▸ SET PROBLEM:
Reproduce the records below word for word, from their first line through the line containing "family: Cyperaceae", including that line.

** Start of RECORDS FOR THE EXERCISE **

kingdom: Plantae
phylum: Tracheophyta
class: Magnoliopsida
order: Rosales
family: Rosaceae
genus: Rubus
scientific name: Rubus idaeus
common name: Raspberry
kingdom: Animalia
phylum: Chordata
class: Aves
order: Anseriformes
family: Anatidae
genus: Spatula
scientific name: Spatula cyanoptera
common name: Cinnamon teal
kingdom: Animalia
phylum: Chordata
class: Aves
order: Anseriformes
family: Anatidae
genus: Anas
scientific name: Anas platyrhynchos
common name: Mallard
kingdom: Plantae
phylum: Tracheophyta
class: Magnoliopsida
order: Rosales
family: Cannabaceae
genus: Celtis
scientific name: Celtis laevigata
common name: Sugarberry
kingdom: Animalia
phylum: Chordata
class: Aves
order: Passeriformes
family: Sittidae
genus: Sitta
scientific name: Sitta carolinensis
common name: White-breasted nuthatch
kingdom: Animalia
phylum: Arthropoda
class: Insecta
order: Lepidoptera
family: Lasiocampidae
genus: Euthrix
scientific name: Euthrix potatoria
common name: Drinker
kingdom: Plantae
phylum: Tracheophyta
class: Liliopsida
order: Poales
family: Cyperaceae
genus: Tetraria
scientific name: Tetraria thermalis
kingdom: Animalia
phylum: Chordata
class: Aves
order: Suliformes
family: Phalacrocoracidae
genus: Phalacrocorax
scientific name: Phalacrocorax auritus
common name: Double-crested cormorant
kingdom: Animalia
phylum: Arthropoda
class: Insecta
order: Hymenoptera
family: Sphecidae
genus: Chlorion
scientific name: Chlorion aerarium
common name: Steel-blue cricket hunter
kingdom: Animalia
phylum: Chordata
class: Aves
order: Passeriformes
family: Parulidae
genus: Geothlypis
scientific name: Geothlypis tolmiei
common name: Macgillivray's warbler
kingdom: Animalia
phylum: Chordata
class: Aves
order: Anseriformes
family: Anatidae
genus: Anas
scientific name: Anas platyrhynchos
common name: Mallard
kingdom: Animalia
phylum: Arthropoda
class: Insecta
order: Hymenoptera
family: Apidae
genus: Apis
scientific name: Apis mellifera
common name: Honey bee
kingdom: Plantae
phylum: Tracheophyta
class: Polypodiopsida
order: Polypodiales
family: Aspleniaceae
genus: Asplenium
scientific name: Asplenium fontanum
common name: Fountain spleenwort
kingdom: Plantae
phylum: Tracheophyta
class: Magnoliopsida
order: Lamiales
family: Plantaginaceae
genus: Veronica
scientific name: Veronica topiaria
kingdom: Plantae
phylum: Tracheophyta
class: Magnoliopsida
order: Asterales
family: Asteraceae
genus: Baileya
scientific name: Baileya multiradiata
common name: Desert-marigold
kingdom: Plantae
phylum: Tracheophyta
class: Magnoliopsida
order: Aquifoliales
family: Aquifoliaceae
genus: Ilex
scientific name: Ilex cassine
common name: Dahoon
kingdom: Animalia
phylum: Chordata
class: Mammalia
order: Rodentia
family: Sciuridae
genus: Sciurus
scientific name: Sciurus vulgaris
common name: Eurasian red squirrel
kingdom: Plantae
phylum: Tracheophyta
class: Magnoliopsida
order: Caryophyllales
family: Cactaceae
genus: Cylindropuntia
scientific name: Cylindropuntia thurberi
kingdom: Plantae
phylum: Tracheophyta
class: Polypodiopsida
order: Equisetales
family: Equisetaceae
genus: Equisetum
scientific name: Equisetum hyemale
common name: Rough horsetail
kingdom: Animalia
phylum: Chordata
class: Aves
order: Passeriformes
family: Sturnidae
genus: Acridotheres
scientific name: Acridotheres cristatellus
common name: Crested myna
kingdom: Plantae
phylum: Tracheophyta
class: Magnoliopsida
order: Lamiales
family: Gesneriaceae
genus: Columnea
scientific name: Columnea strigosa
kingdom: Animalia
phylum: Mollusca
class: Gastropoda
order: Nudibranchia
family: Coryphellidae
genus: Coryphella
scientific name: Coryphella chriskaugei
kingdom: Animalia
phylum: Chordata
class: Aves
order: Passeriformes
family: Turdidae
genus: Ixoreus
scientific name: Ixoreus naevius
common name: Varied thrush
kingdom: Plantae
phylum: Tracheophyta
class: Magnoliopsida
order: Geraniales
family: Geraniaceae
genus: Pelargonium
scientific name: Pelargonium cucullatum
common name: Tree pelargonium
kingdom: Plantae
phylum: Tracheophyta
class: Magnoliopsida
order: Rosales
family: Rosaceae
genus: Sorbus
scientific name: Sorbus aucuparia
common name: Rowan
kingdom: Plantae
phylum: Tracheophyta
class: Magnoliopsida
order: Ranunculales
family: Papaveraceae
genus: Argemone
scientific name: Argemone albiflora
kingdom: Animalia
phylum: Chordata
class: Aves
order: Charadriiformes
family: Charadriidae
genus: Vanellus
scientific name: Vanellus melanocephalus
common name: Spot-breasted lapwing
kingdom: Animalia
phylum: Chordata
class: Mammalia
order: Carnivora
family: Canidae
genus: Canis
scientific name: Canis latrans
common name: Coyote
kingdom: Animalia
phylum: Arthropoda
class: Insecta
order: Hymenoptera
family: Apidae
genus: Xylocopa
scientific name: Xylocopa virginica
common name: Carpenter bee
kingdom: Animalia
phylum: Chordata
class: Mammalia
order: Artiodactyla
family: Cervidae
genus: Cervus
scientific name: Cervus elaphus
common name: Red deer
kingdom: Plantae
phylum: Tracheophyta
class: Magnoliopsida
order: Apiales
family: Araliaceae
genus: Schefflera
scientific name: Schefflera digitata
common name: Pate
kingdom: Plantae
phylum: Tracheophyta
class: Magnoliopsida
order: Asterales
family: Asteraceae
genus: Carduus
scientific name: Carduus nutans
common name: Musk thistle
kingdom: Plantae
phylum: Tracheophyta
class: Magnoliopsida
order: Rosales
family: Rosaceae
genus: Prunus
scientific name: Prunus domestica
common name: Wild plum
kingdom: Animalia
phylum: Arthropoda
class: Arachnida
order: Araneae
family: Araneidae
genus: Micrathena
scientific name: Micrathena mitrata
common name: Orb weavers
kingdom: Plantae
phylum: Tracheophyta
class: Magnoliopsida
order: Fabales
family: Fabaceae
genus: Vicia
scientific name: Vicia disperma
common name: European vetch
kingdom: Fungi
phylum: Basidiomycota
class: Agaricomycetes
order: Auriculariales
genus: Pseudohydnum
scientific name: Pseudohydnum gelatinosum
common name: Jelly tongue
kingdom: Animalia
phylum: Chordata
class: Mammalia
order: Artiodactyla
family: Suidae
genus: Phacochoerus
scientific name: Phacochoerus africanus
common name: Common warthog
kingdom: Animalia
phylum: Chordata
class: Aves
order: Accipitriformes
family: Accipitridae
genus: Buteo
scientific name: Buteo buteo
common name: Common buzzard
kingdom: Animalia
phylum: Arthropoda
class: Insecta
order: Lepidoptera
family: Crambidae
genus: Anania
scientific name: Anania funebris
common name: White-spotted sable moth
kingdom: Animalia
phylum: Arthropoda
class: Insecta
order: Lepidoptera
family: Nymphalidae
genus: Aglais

** End of RECORDS FOR THE EXERCISE **

▸ WORKED ANSWER:
kingdom: Plantae
phylum: Tracheophyta
class: Magnoliopsida
order: Rosales
family: Rosaceae
genus: Rubus
scientific name: Rubus idaeus
common name: Raspberry
kingdom: Animalia
phylum: Chordata
class: Aves
order: Anseriformes
family: Anatidae
genus: Spatula
scientific name: Spatula cyanoptera
common name: Cinnamon teal
kingdom: Animalia
phylum: Chordata
class: Aves
order: Anseriformes
family: Anatidae
genus: Anas
scientific name: Anas platyrhynchos
common name: Mallard
kingdom: Plantae
phylum: Tracheophyta
class: Magnoliopsida
order: Rosales
family: Cannabaceae
genus: Celtis
scientific name: Celtis laevigata
common name: Sugarberry
kingdom: Animalia
phylum: Chordata
class: Aves
order: Passeriformes
family: Sittidae
genus: Sitta
scientific name: Sitta carolinensis
common name: White-breasted nuthatch
kingdom: Animalia
phylum: Arthropoda
class: Insecta
order: Lepidoptera
family: Lasiocampidae
genus: Euthrix
scientific name: Euthrix potatoria
common name: Drinker
kingdom: Plantae
phylum: Tracheophyta
class: Liliopsida
order: Poales
family: Cyperaceae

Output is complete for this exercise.